-------- PROVIDED DATA

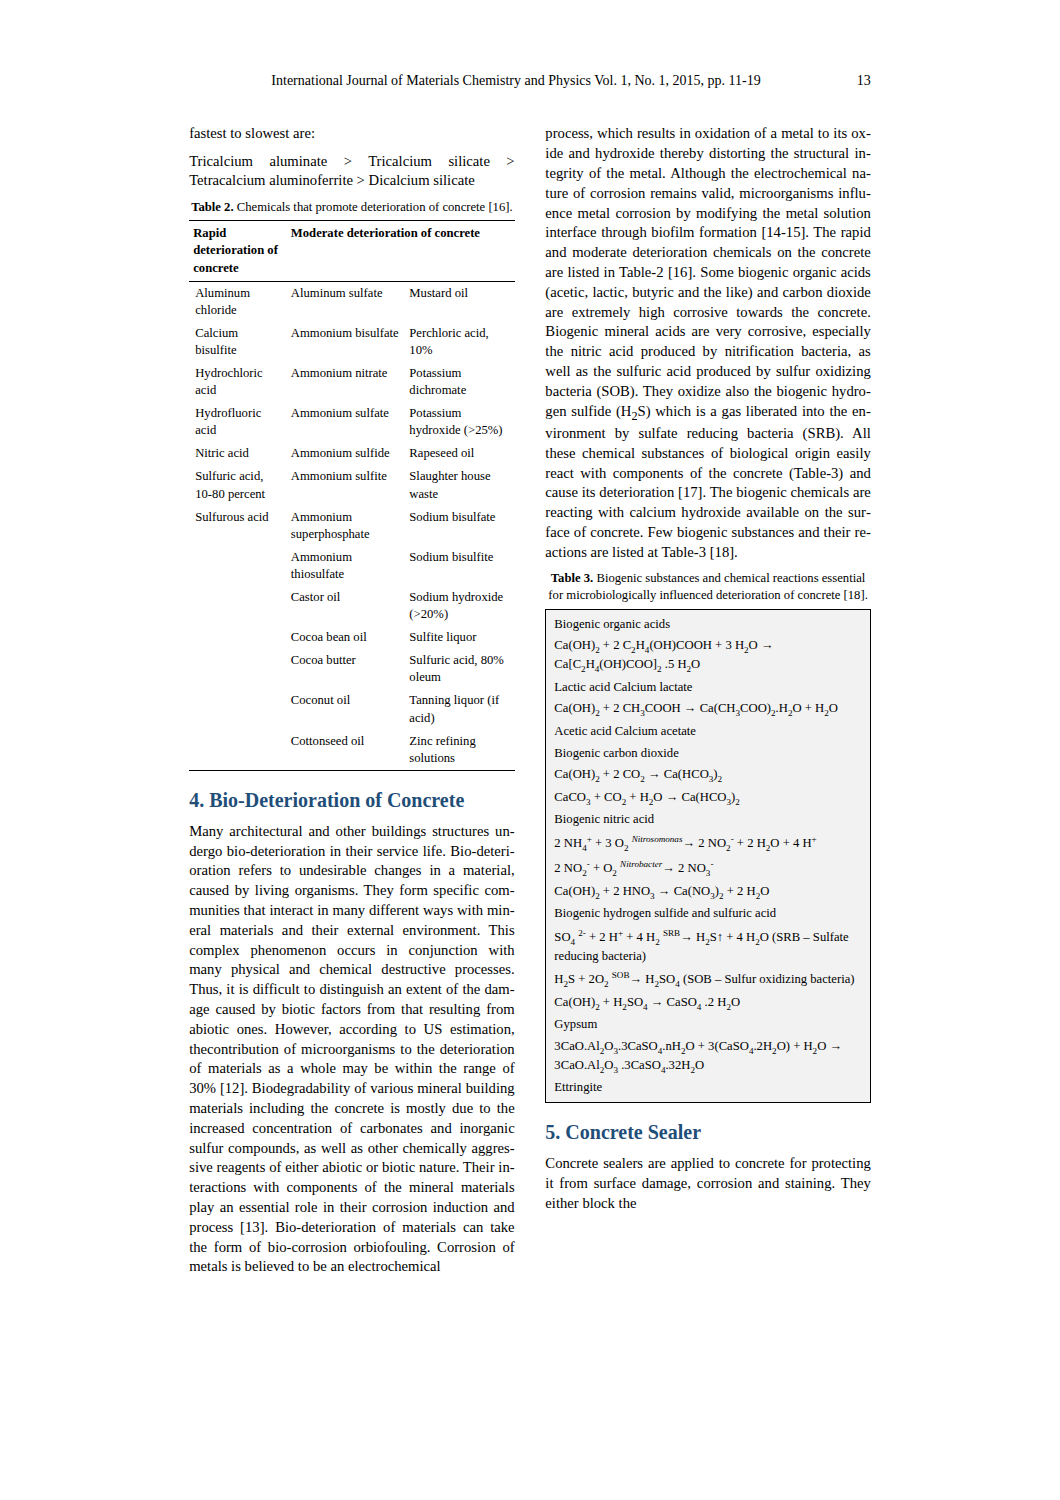International Journal of Materials Chemistry and Physics Vol. 1, No. 1, 2015, pp. 11-19
13
fastest to slowest are:
Tricalcium aluminate > Tricalcium silicate > Tetracalcium aluminoferrite > Dicalcium silicate
Table 2. Chemicals that promote deterioration of concrete [16].
| Rapid deterioration of concrete | Moderate deterioration of concrete |
| --- | --- |
| Aluminum chloride | Aluminum sulfate | Mustard oil |
| Calcium bisulfite | Ammonium bisulfate | Perchloric acid, 10% |
| Hydrochloric acid | Ammonium nitrate | Potassium dichromate |
| Hydrofluoric acid | Ammonium sulfate | Potassium hydroxide (>25%) |
| Nitric acid | Ammonium sulfide | Rapeseed oil |
| Sulfuric acid, 10-80 percent | Ammonium sulfite | Slaughter house waste |
| Sulfurous acid | Ammonium superphosphate | Sodium bisulfate |
| | Ammonium thiosulfate | Sodium bisulfite |
| | Castor oil | Sodium hydroxide (>20%) |
| | Cocoa bean oil | Sulfite liquor |
| | Cocoa butter | Sulfuric acid, 80% oleum |
| | Coconut oil | Tanning liquor (if acid) |
| | Cottonseed oil | Zinc refining solutions |
4. Bio-Deterioration of Concrete
Many architectural and other buildings structures undergo bio-deterioration in their service life. Bio-deterioration refers to undesirable changes in a material, caused by living organisms. They form specific communities that interact in many different ways with mineral materials and their external environment. This complex phenomenon occurs in conjunction with many physical and chemical destructive processes. Thus, it is difficult to distinguish an extent of the damage caused by biotic factors from that resulting from abiotic ones. However, according to US estimation, thecontribution of microorganisms to the deterioration of materials as a whole may be within the range of 30% [12]. Biodegradability of various mineral building materials including the concrete is mostly due to the increased concentration of carbonates and inorganic sulfur compounds, as well as other chemically aggressive reagents of either abiotic or biotic nature. Their interactions with components of the mineral materials play an essential role in their corrosion induction and process [13]. Bio-deterioration of materials can take the form of bio-corrosion orbiofouling. Corrosion of metals is believed to be an electrochemical
process, which results in oxidation of a metal to its oxide and hydroxide thereby distorting the structural integrity of the metal. Although the electrochemical nature of corrosion remains valid, microorganisms influence metal corrosion by modifying the metal solution interface through biofilm formation [14-15]. The rapid and moderate deterioration chemicals on the concrete are listed in Table-2 [16]. Some biogenic organic acids (acetic, lactic, butyric and the like) and carbon dioxide are extremely high corrosive towards the concrete. Biogenic mineral acids are very corrosive, especially the nitric acid produced by nitrification bacteria, as well as the sulfuric acid produced by sulfur oxidizing bacteria (SOB). They oxidize also the biogenic hydrogen sulfide (H2S) which is a gas liberated into the environment by sulfate reducing bacteria (SRB). All these chemical substances of biological origin easily react with components of the concrete (Table-3) and cause its deterioration [17]. The biogenic chemicals are reacting with calcium hydroxide available on the surface of concrete. Few biogenic substances and their reactions are listed at Table-3 [18].
Table 3. Biogenic substances and chemical reactions essential for microbiologically influenced deterioration of concrete [18].
Biogenic organic acids
Ca(OH)2 + 2 C2H4(OH)COOH + 3 H2O → Ca[C2H4(OH)COO]2 .5 H2O
Lactic acid Calcium lactate
Ca(OH)2 + 2 CH3COOH → Ca(CH3COO)2.H2O + H2O
Acetic acid Calcium acetate
Biogenic carbon dioxide
Ca(OH)2 + 2 CO2 → Ca(HCO3)2
CaCO3 + CO2 + H2O → Ca(HCO3)2
Biogenic nitric acid
2 NH4+ + 3 O2 Nitrosomonas→ 2 NO2- + 2 H2O + 4 H+
2 NO2- + O2 Nitrobacter→ 2 NO3-
Ca(OH)2 + 2 HNO3 → Ca(NO3)2 + 2 H2O
Biogenic hydrogen sulfide and sulfuric acid
SO4 2- + 2 H+ + 4 H2 SRB→ H2S↑ + 4 H2O (SRB – Sulfate reducing bacteria)
H2S + 2O2 SOB→ H2SO4 (SOB – Sulfur oxidizing bacteria)
Ca(OH)2 + H2SO4 → CaSO4 .2 H2O
Gypsum
3CaO.Al2O3.3CaSO4.nH2O + 3(CaSO4.2H2O) + H2O →
3CaO.Al2O3 .3CaSO4.32H2O
Ettringite
5. Concrete Sealer
Concrete sealers are applied to concrete for protecting it from surface damage, corrosion and staining. They either block the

----------------

▶ [EXERCISE AIM]
Which lines of the entries above contain the word "bisulfate"? Copy each of them.

▶ [RESULT OF THIS EXERCISE]
| Calcium bisulfite | Ammonium bisulfate | Perchloric acid, 10% |
| Sulfurous acid | Ammonium superphosphate | Sodium bisulfate |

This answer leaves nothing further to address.